Those are not little comets orbiting Miss Hedren’s head. Read on.

Alfred Hitchcock’s Marnie (1964) tends to divide Hitchcock fans – some love it, some loathe it. I recently watched Marnie again and one thing’s for sure – love it or hate it, it hasn’t changed much over the past few decades. For those who find it the most personal film Hitchcock ever made, as I do, and can bear repeated exposure to the southern deep fried performances of Marnie’s mother and the child for whom she babysits, as I barely can, the movie does somehow become more fascinating with each viewing, however.

Not for nothing, but who’s the villain in this film?

The only completely likable character is played by sunny Mariette Hartley, who ironically suffered a real-life childhood not entirely unlike that of the fictional Marnie Edgar, a story Ms. Hartley would not share with the public until quite a few years later.

Sean Connery’s interest in, indulgence of, and desire to wed the most frigid Hitchcock blonde of all time is as bizarre as it is unexplained.

So are the single quotation marks around ‘Tippi’ in ‘Tippi’ Hedren.

Usually, quotation marks denote a nickname when the real name also appears, i.e., Eddie “Rochester” Anderson. The quoted nickname often indicates a fictional character with whom the actor is closely associated. That’s how you wind up with Bob “Maynard” Denver, Bob “Gilligan” Denver, and, over at Wikipedia, Robert Osbourne “Bob” Denver.

So… to be entirely correct… one would have to write Robert Osbourne “Bob” “Gilligan” Denver.

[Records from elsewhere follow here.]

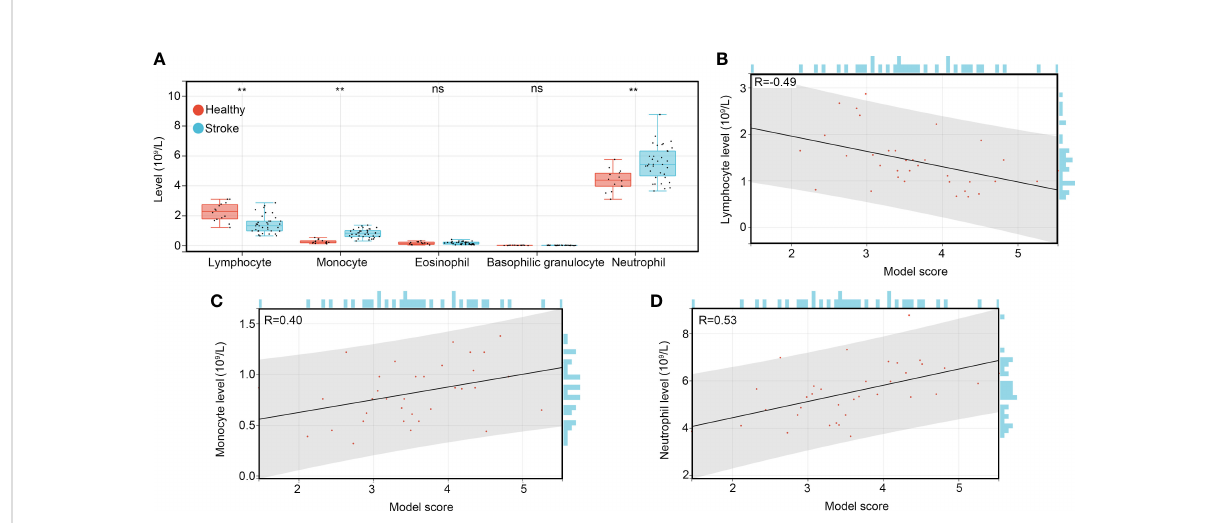
FIGURE 7 The diagnostic model can re fl ect the condition of immune-related cells in patients with IS. (A) The levels of immune-related cells such as lymphocytes, monocytes, eosinophils, basophilic granulocytes and neutrophils in the whole blood of healthy controls, patients with IS, and patients with CH. (B) The co-expression relationship between the diagnostic model score and levels of lymphocytes. (C) The co-expression relationship between the diagnostic model score and levels of monocytes. (D) The co-expression relationship between the diagnostic model score and levels of neutrophils. **P<0.01; ns, no signi fi cance,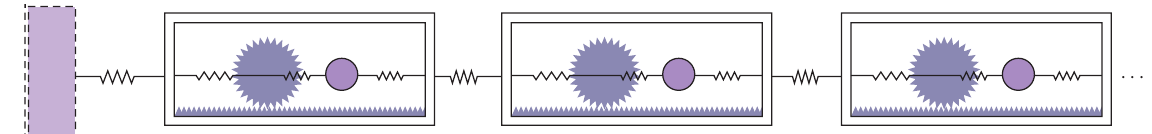
Figure 4: A schematic of the metamaterial arrangement of the 2DOF model.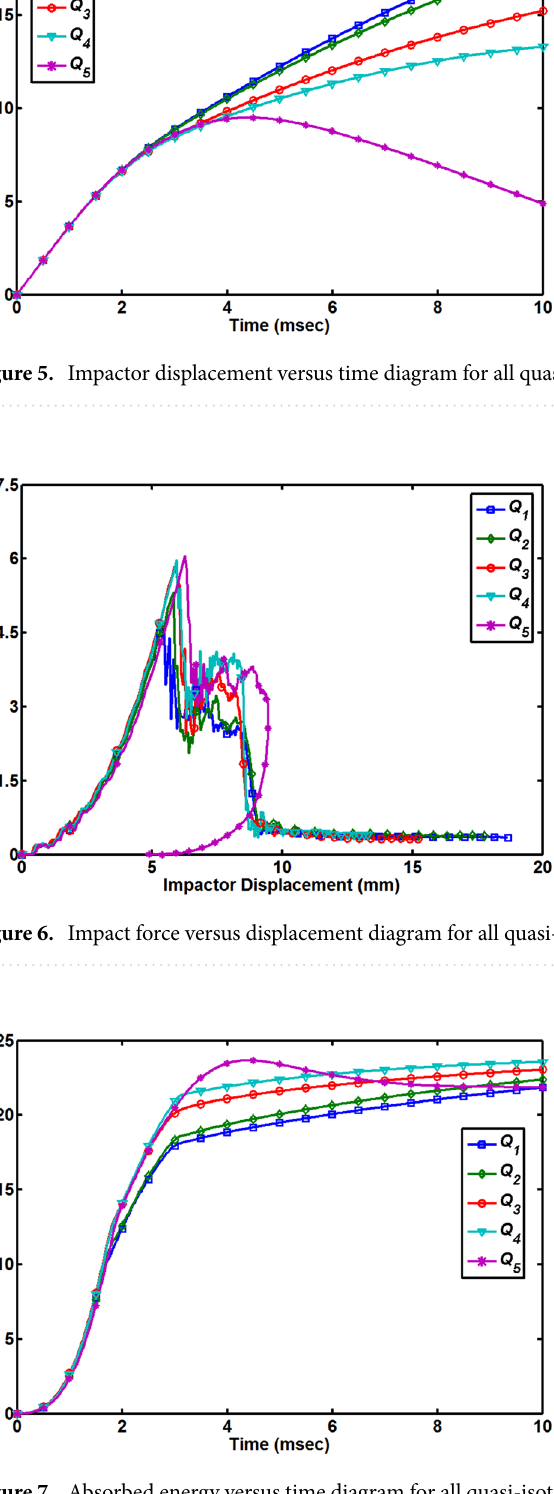
Figure 7. Absorbed energy versus time diagram for all quasi-isotropic composite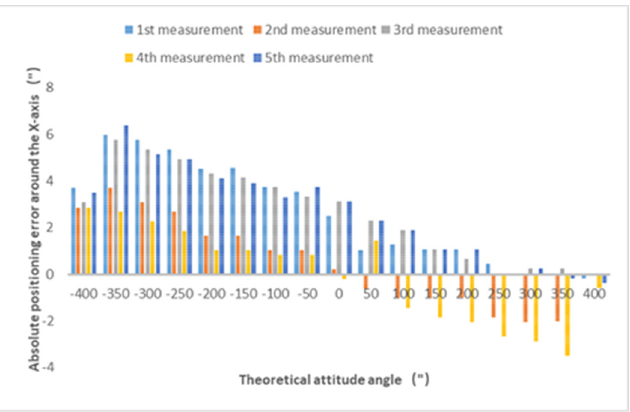
Figure 17. Absolute positioning error of the attitude deflected around the x-direction.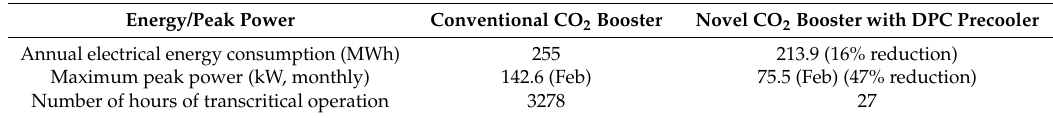
Table 5. Comparison of annual electricity consumption and peak power of the novel and conventional CO 2 booster systems for Adelaide (design MT load: 150 kW—design LT load: 50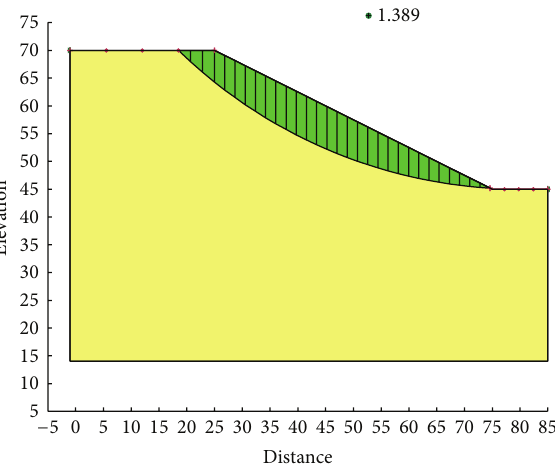
Figure 9: Critical failure surface with the Janbu method.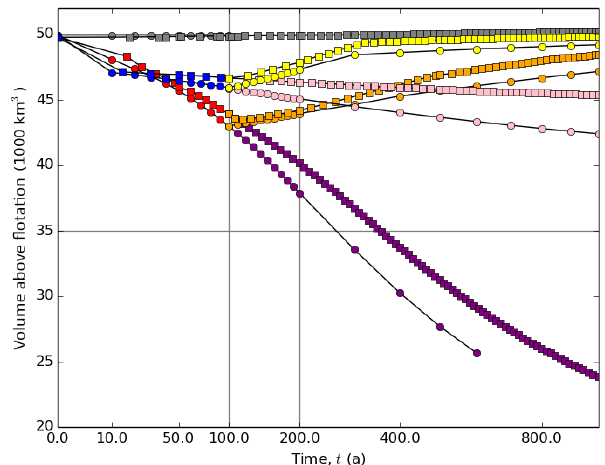
Figure 8. As for Fig. 7 but for volume above flotation (VAF). VAF follows a similar trend as the grounded area (Fig. 7): it decreases rapidly when forced by melt rates and increases more slowly to nearly the initial state when ocean forcing disappears. In both mod- els, the ice sheet is more sensitive to basal melt near the ground- ing line than to extreme high basal melt representing calving at the front. However, BISICLES_D produces slightly less retreat under both ocean forcing scenarios than BISICLES.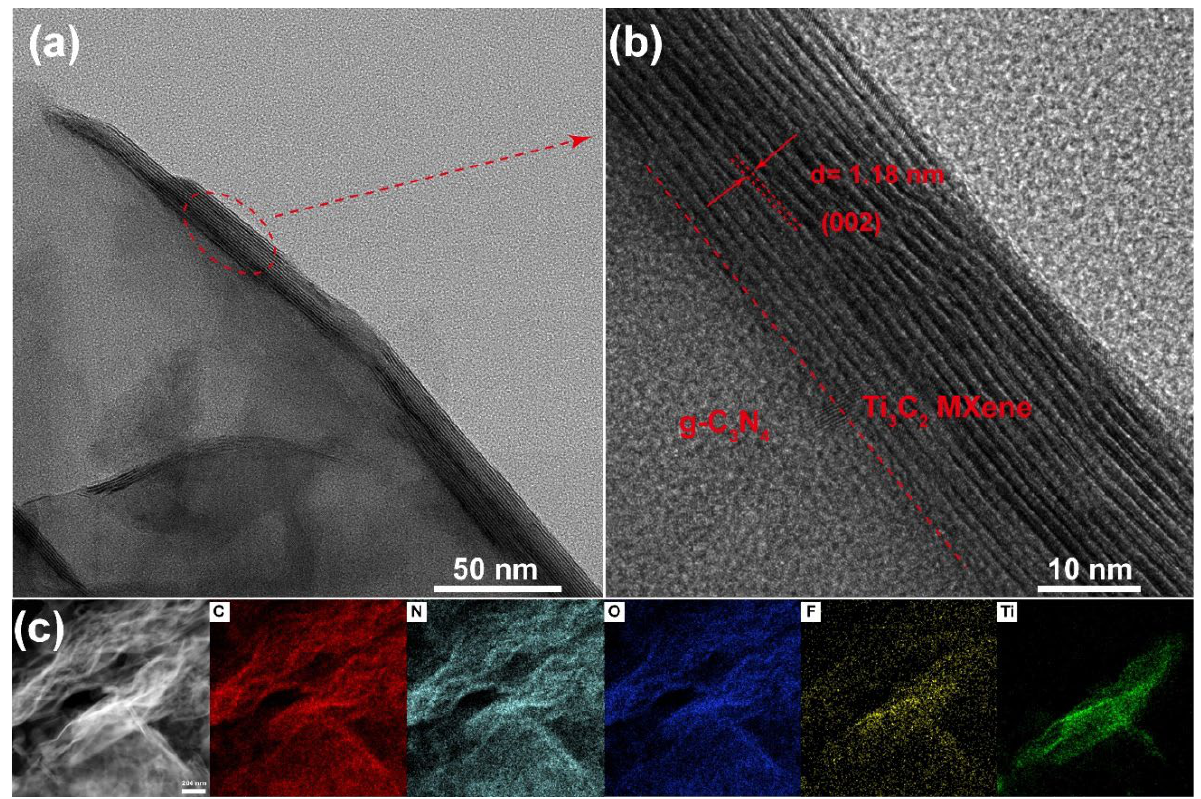
Figure 2. ( a ) TEM image of 2 − TC/CN, ( b ) HRTEM image of 2 − TC/CN, ( c ) EDS mapping images of C, N, O, F, and Ti elements.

Awkward and clumsy, as would be Nathalie ‘Tippi’ Hedren. When you drop the Nathalie, you can drop the quotes, too. But somebody – Hitchcock, Universal, Nathalie herself – asked that the at least a set of single quotation marks stay.

Whatever flaws there may be in Marnie, the film stands as a punctuational and linguistic watershed.

1. So far as can be determined, ‘Tippi’ Hedren is the first actress in the history of film to say “Bite me.”

2. At one point, Diane Baker calls Sean Connery a “ratfink,” something Connery has never been called in a film since.

3.Marnie (‘Tippi’ Hedren) telephones her mother, and when her mother answers, it sounds for all the world as if Marnie says, “Yo momma.”

4. When Connery states that a marriage license signed “Minnie Q. Mouse” would still be considered legal, Hedren responds, “I’m Minnie Q. Thief.”

Hedren’s performances in Marnie and The Birds have earned her a place in movie history; I doubt if any actress ever came as close to the embodiment of the perfect Hitchcock heroine. The story goes that Hitchcock cast Hedren because he happened to see a shampoo commercial she made. Interesting that we do not see Hedren’s face in Marnie until a vigorous shampoo turns her into a blonde. Or would that be “blonde”?

Never mind. Just be sure, when you say her name, that you add the always-charming “air quotation marks” by bending fingers of both hands as you say ‘Tippi.’ Oh, and be sure to use only one finger on each hand when you do.